L'Explication Prémisse
Cet article permet, à titre dérogatoire, aux travailleurs étrangers qui ont perdu involontairement leur emploi de conserver leur droit à l’allocation d’assurance chômage même s’ils quittent la France pour s’installer dans leur pays d’origine. Ils doivent en faire la demande et le versement se fait sous forme d’un capital unique, plafonné au montant des droits acquis à la date de départ. Les modalités pratiques (conditions précises, pièces à fournir, etc.) sont précisées par l’accord prévu à l’article L.5422-20.
Exemple : Mme X, ressortissante tunisienne, est licenciée en France après avoir cotisé et acquis des droits à l’assurance chômage. Elle décide de rentrer s’installer en Tunisie. En faisant la demande avant son départ, elle obtient le maintien de son allocation sous forme d’un versement unique correspondant au maximum des droits qu’elle avait constitués au moment de son départ (plutôt que des versements mensuels qu’elle ne pourrait percevoir en restant à l’étranger).
- S’applique aux travailleurs étrangers involontairement privés d’emploi (licenciement, fin de contrat non volontaire).
- Condition essentielle : départ de France pour s’installer dans le pays d’origine du travailleur.
- Maintien de l’allocation d’assurance possible uniquement « sur leur demande » (il faut en faire la demande).
- Le versement est effectué en une seule fois (capitalisation), et non en versements mensuels.
- Le montant versé est limité au maximum des droits acquis à la date du départ.

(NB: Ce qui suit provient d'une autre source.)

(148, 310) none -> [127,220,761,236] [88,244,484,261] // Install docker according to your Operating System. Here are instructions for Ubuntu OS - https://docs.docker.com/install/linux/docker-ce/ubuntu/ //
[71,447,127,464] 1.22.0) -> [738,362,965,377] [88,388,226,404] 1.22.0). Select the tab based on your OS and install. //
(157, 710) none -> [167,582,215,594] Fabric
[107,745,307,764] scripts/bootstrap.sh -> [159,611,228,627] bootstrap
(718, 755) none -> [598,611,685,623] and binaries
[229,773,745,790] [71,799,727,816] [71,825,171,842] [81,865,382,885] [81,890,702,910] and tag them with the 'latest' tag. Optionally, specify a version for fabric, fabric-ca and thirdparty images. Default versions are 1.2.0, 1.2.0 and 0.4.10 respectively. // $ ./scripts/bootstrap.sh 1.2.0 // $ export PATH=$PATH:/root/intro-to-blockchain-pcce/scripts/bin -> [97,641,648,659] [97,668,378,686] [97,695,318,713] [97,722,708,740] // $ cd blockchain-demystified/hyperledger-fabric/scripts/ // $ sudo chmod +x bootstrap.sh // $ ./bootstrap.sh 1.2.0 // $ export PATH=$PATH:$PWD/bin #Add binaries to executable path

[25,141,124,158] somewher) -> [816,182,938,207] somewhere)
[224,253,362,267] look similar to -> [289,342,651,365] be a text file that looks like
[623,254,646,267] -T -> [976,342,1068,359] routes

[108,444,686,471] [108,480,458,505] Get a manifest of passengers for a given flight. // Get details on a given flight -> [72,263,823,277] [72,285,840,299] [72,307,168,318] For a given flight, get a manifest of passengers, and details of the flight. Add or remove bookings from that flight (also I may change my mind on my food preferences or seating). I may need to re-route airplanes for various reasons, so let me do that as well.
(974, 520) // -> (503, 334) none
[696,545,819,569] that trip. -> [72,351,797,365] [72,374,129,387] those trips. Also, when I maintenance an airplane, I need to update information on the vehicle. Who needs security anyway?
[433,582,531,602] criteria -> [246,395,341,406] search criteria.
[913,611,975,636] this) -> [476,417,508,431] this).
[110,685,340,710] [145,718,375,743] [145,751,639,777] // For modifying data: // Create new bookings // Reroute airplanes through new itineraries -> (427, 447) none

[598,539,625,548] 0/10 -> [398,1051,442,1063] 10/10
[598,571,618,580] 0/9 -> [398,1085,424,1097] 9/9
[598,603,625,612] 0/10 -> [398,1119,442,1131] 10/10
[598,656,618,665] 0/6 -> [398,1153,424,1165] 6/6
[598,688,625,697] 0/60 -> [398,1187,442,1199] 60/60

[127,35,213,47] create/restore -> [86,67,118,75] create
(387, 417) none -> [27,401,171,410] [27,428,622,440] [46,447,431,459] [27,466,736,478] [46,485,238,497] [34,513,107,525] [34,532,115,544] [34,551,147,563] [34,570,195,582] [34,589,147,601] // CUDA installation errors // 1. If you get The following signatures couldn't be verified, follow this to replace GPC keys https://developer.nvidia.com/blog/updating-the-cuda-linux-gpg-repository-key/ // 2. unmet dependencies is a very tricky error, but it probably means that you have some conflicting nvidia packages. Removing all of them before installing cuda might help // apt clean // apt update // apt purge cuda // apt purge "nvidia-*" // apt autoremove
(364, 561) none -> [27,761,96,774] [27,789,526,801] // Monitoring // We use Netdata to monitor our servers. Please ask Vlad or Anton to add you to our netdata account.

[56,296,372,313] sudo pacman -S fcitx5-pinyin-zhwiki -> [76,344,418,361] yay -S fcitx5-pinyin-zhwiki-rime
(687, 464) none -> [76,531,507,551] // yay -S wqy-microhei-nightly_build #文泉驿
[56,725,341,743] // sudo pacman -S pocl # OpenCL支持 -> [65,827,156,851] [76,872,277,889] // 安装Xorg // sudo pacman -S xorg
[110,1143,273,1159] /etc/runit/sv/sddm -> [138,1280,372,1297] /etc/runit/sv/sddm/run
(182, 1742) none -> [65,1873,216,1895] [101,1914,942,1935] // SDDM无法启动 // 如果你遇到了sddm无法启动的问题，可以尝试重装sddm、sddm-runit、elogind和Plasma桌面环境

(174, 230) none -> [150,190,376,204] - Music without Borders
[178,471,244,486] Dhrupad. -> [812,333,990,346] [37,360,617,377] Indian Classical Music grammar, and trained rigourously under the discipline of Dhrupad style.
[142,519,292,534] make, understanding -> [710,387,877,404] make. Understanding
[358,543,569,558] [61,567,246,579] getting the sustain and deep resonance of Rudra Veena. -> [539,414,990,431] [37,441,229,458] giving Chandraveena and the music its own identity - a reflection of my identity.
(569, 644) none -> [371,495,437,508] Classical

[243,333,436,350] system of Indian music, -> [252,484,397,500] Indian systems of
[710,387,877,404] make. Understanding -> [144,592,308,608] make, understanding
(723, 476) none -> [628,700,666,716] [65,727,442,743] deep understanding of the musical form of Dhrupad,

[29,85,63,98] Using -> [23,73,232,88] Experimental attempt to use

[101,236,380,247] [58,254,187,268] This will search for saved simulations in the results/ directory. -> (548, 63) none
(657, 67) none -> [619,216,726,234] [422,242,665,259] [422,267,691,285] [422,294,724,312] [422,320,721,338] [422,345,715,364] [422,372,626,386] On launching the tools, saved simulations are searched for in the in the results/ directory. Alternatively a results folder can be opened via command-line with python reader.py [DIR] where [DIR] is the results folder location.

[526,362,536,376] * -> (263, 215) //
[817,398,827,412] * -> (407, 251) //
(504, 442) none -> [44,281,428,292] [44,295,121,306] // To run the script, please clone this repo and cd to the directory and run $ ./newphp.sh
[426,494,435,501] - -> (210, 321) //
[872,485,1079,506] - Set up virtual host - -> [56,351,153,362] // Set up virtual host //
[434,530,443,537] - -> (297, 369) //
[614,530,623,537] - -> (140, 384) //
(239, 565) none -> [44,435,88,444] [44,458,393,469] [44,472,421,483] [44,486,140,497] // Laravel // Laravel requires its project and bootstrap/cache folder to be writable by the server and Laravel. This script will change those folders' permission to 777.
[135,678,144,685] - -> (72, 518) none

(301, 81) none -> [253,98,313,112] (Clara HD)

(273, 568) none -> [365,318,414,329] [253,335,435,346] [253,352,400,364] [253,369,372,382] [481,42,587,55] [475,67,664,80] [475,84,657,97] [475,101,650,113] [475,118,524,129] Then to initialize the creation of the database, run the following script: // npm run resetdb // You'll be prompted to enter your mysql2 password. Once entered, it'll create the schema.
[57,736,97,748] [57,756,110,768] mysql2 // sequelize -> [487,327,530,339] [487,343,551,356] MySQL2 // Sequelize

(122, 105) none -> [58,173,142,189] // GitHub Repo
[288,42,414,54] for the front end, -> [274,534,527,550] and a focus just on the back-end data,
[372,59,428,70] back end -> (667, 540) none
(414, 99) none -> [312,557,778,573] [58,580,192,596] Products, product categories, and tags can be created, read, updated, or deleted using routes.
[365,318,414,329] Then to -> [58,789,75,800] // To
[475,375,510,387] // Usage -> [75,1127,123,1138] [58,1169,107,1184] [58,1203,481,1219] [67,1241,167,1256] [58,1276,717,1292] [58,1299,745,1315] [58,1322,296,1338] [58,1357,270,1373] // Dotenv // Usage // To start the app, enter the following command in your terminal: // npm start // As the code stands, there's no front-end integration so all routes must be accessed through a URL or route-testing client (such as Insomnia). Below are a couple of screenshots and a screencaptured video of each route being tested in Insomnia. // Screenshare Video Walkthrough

- Il s’agit d’une dérogation aux règles de résidence prévues aux articles L.5421-1 et L.5421-3 (qui encadrent normalement le droit aux allocations).
- Les modalités d’application (conditions détaillées, pièces, délais, calcul du capital, etc.) sont fixées par l’accord visé à l’article L.5422-20 — il est donc important de se renseigner auprès de Pôle emploi ou des textes d’application.